There are over 1 billion cars in the world and this number is expected to double in 20 years. However, glass used in automobiles are simply disposed in landfills where they do not degrade for amillion years. Useful materials like PVB present in the glass go waste.
The company’s Shark Glass Separator (SGS) system offers a cost-effective method to separate PBV from laminated glass from car windscreens and architectural glass. The process is cost-effective compared to the traditional methods, according to the company.
PVB has valuable technical properties such as binding, flexibility and sound dampening. It can be used as a coating material for lumber, metals, concrete, leather and on gloss surfaces.
It can also be used in paints, adhesives, flooring and in dyeing clothes. Glass cloths made from PVB can be used to improve the performance of glass fiber reinforced plastic.

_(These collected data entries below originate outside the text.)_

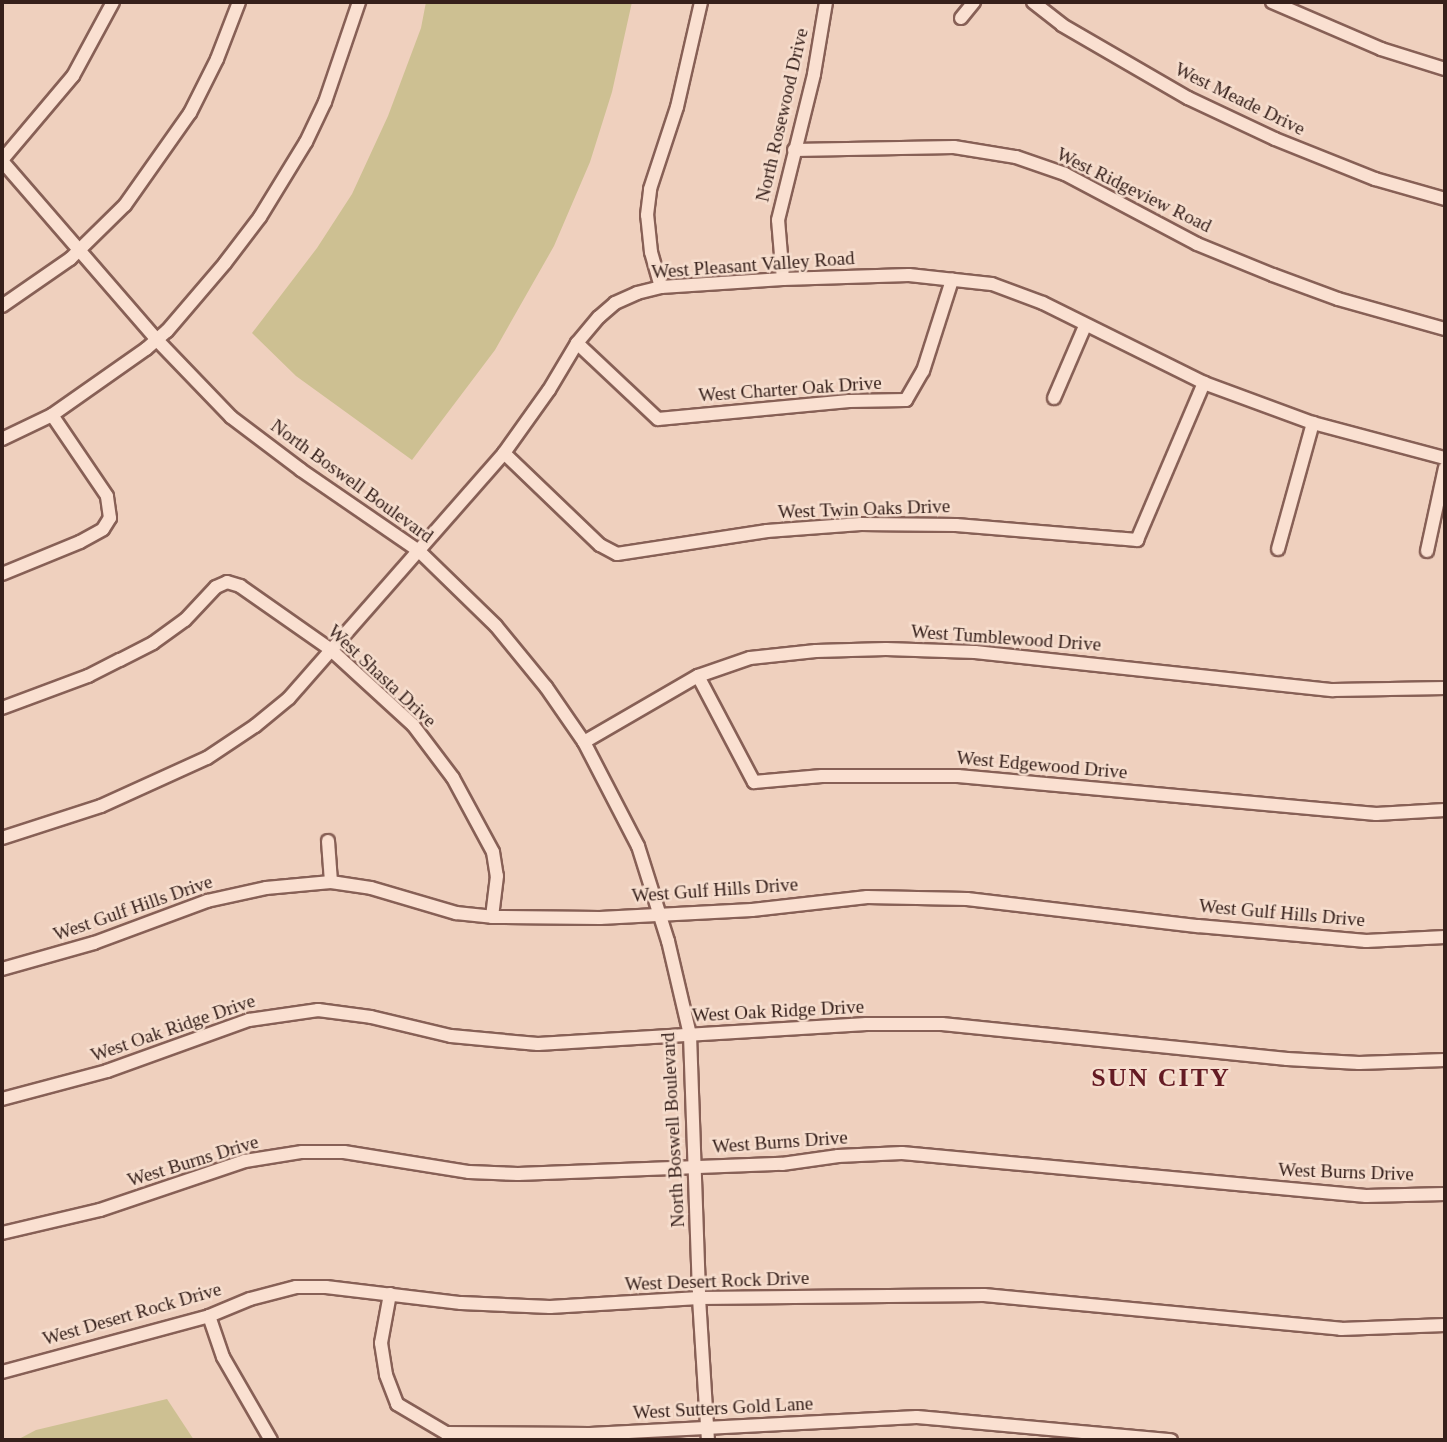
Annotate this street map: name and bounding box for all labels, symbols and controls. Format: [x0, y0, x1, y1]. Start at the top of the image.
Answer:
street label: North Rosewood Drive [751, 26, 813, 204]
street label: West Meade Drive [1171, 58, 1309, 140]
street label: West Ridgeview Road [1053, 143, 1215, 237]
street label: West Pleasant Valley Road [651, 247, 855, 283]
street label: West Charter Oak Drive [698, 371, 882, 407]
street label: North Boswell Boulevard [266, 414, 438, 548]
street label: West Twin Oaks Drive [777, 495, 951, 523]
street label: West Shasta Drive [323, 620, 441, 732]
street label: West Tumblewood Drive [910, 620, 1102, 656]
street label: West Edgewood Drive [956, 746, 1128, 784]
street label: West Gulf Hills Drive [50, 870, 216, 946]
street label: West Gulf Hills Drive [631, 873, 799, 907]
street label: West Gulf Hills Drive [1198, 894, 1366, 932]
street label: West Oak Ridge Drive [88, 989, 258, 1067]
street label: West Oak Ridge Drive [691, 995, 865, 1027]
street label: North Boswell Boulevard [657, 1032, 689, 1228]
district label: SUN CITY [1092, 1062, 1230, 1094]
street label: West Burns Drive [712, 1126, 848, 1158]
street label: West Burns Drive [125, 1130, 261, 1192]
street label: West Burns Drive [1278, 1158, 1414, 1186]
street label: West Desert Rock Drive [624, 1266, 810, 1296]
street label: West Desert Rock Drive [40, 1278, 224, 1350]
street label: West Sutters Gold Lane [632, 1392, 814, 1424]

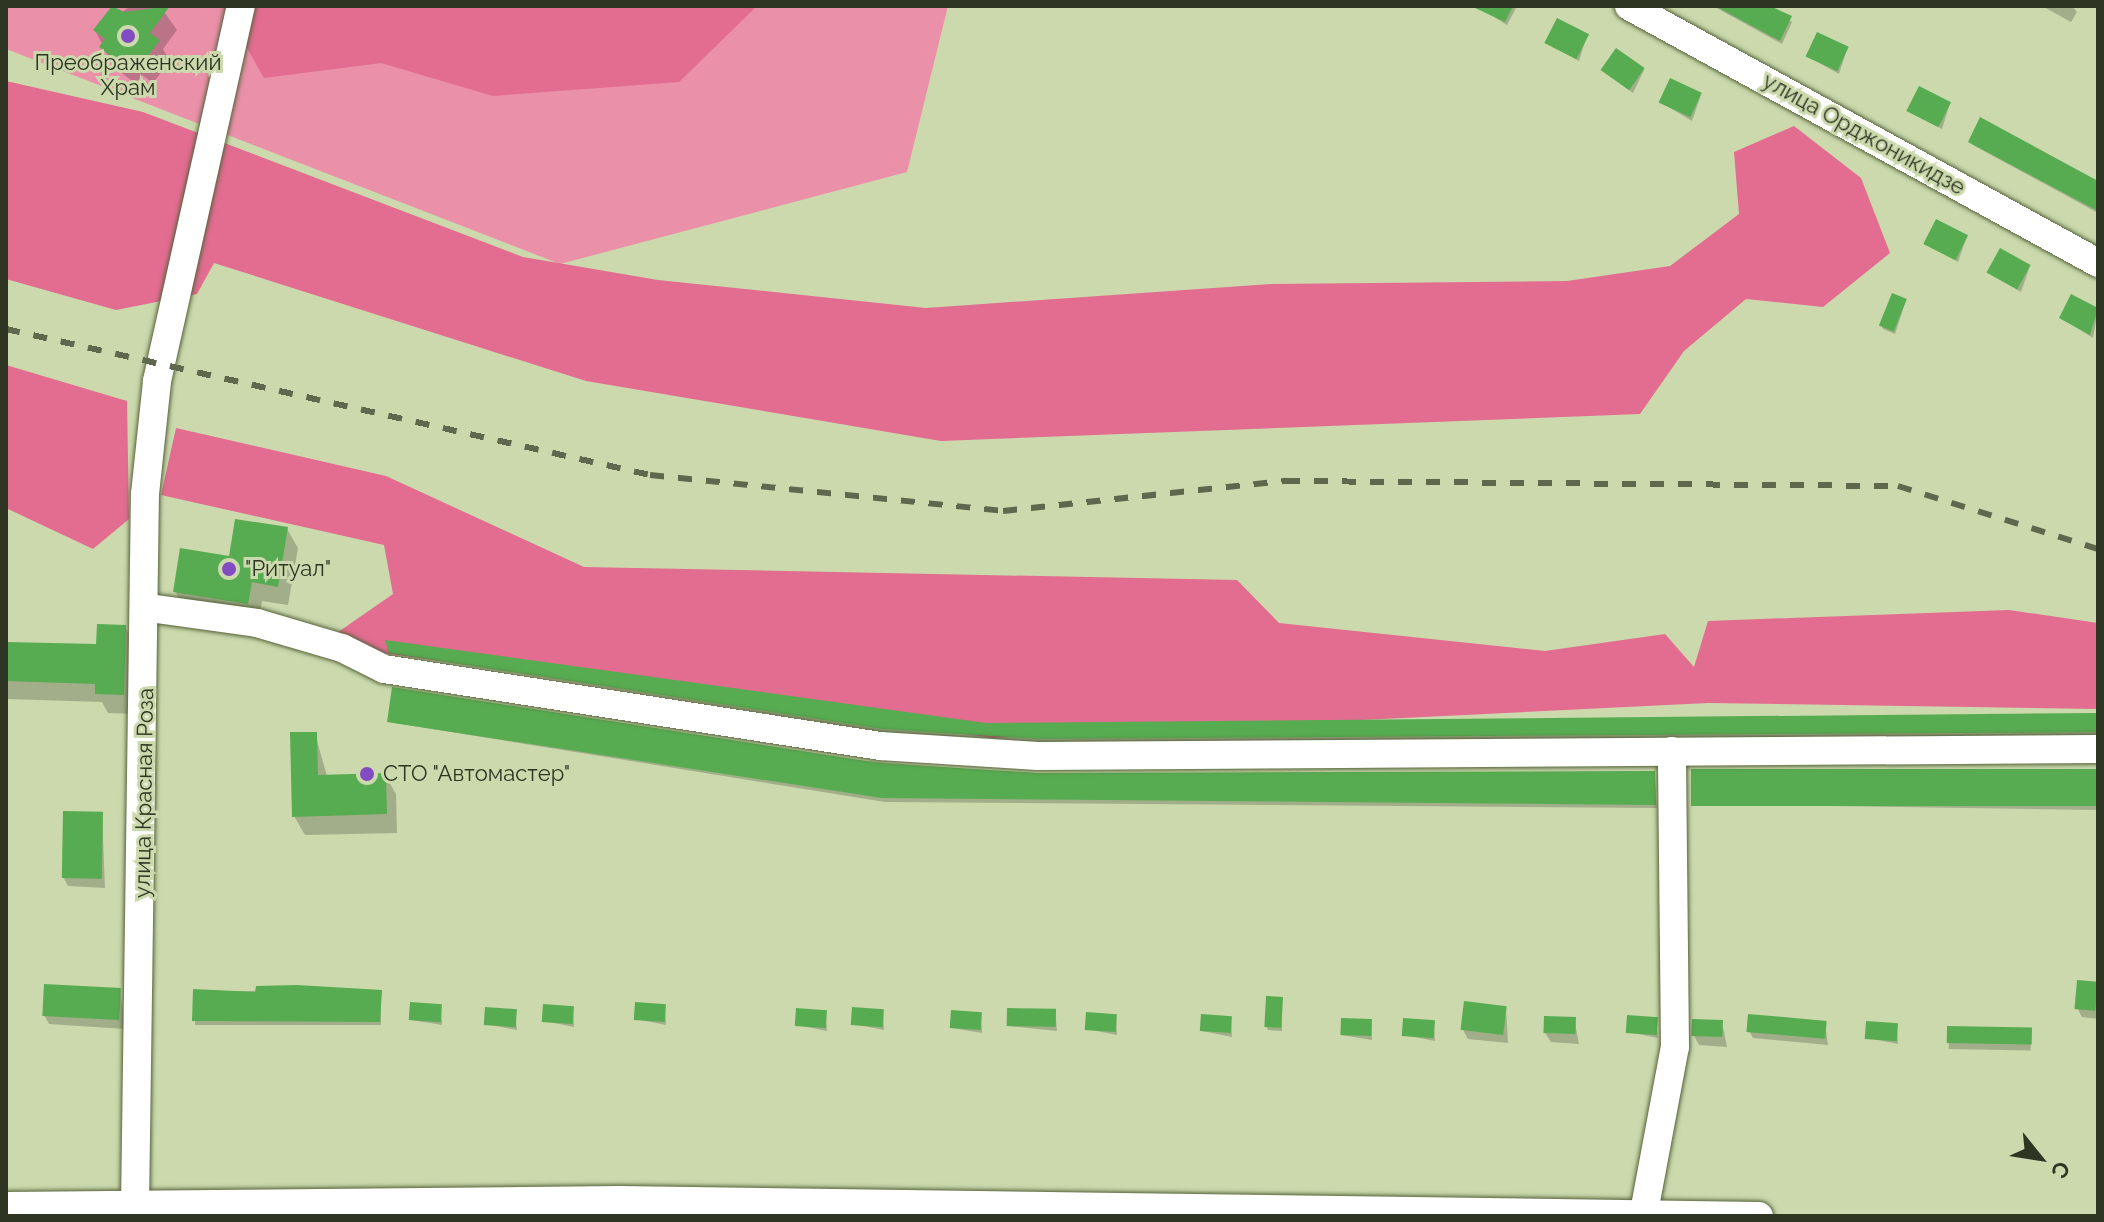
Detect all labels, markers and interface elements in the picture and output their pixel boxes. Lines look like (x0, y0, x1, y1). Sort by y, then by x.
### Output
marker: Преображенский Храм (119, 27, 137, 45)
place label: Преображенский Храм (35, 49, 221, 100)
street label: улица Орджоникидзе (1758, 67, 1970, 201)
place label: "Ритуал" (245, 556, 331, 582)
marker: "Ритуал" (220, 560, 238, 578)
street label: улица Красная Роза (129, 688, 159, 898)
place label: СТО "Автомастер" (383, 761, 571, 787)
marker: СТО "Автомастер" (358, 765, 376, 783)
north arrow (2000, 1118, 2080, 1198)
text: С (2046, 1157, 2076, 1183)

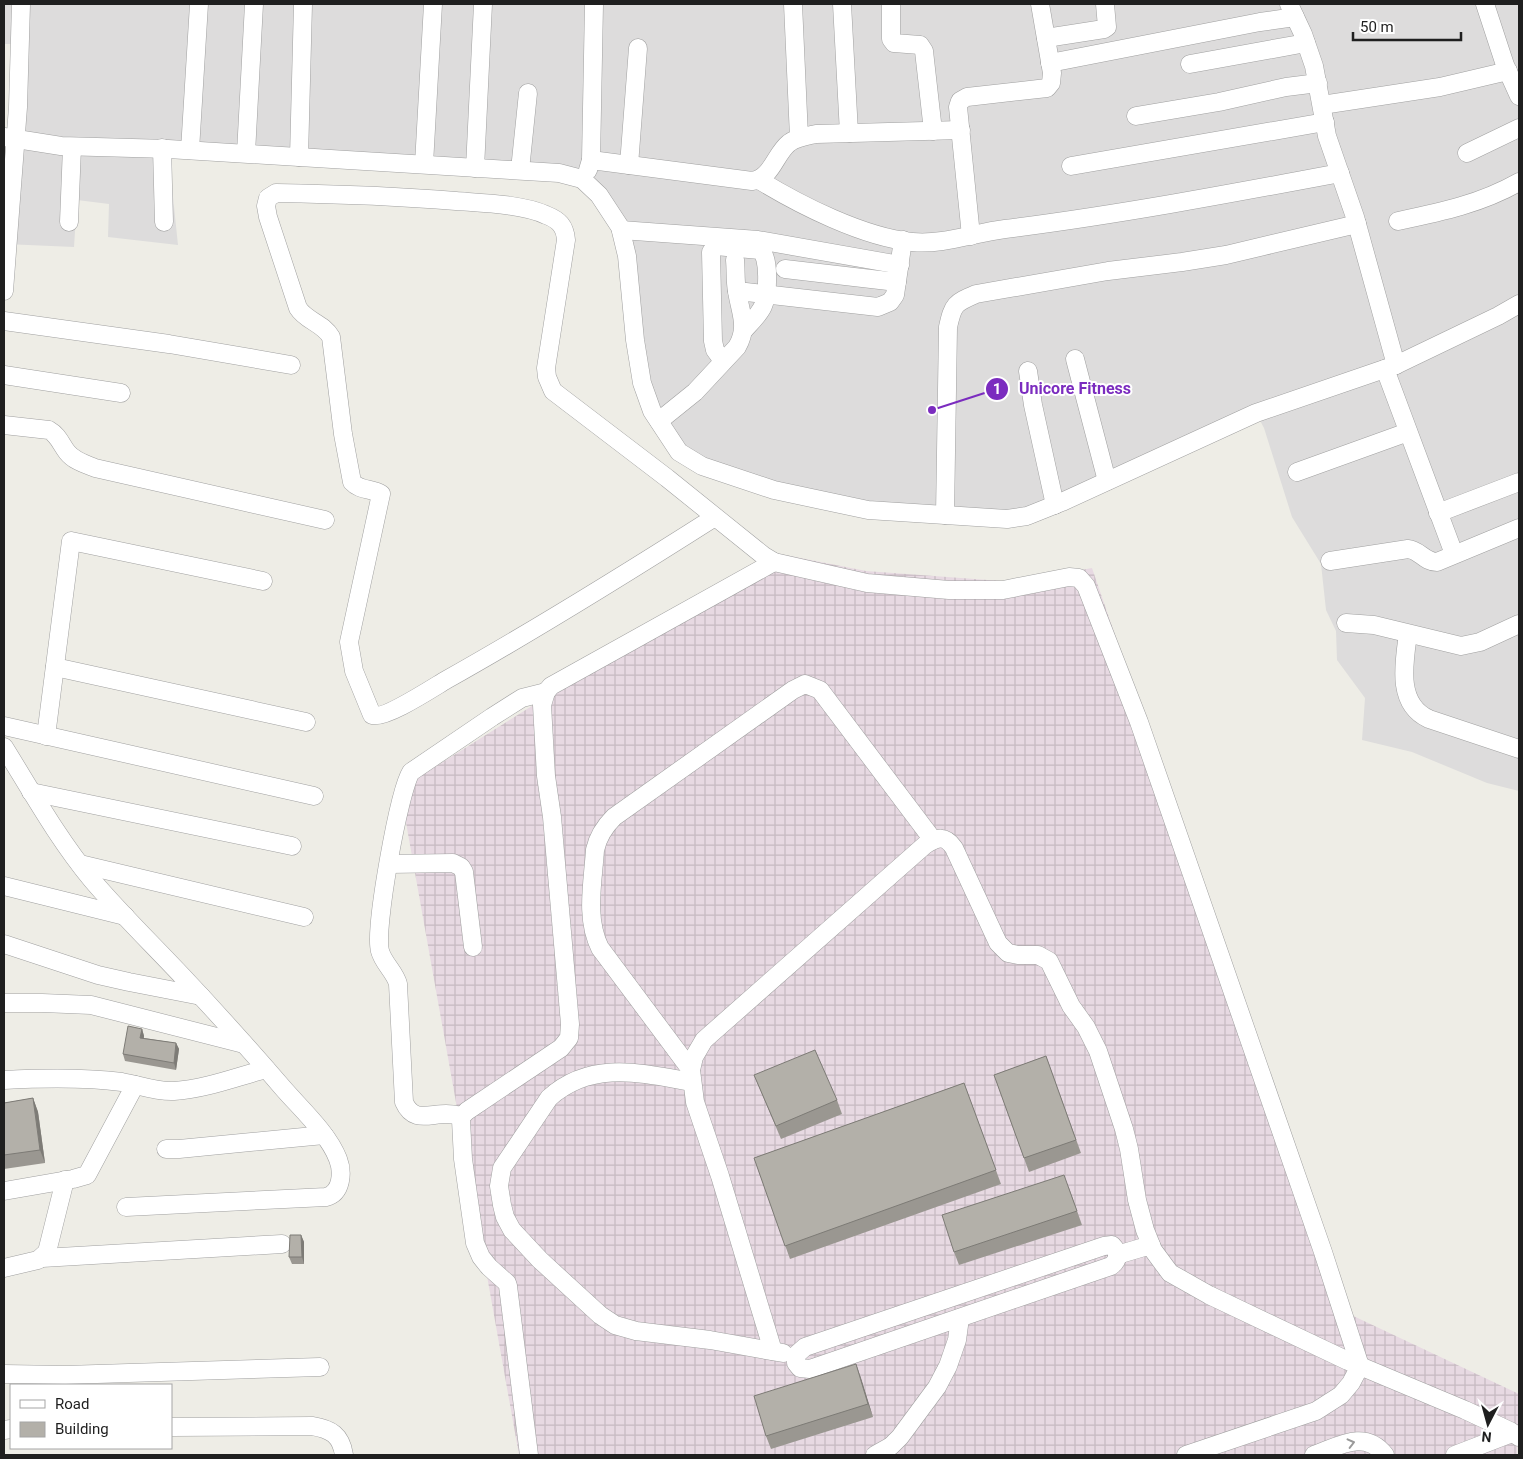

The SGS system can process 20 tons per hour. Its glass cullets are less than 10 millimetres in size allowing for greater variety of uses. The company has plants in the United States and Europe and its products are Cradle-to-Cradle Certified®. They are currently processing 40,000 tons of material every year. The company also has ISO 9001 certification from Bureau Veritas of Denmark.
The company has received investments from Circularity Capital. The company is part owned by BlueEquity, a private equity funded by Danish companies and PFA pension fund. In 2019, it also joined the United Nations SDG Accelerator for SMEs.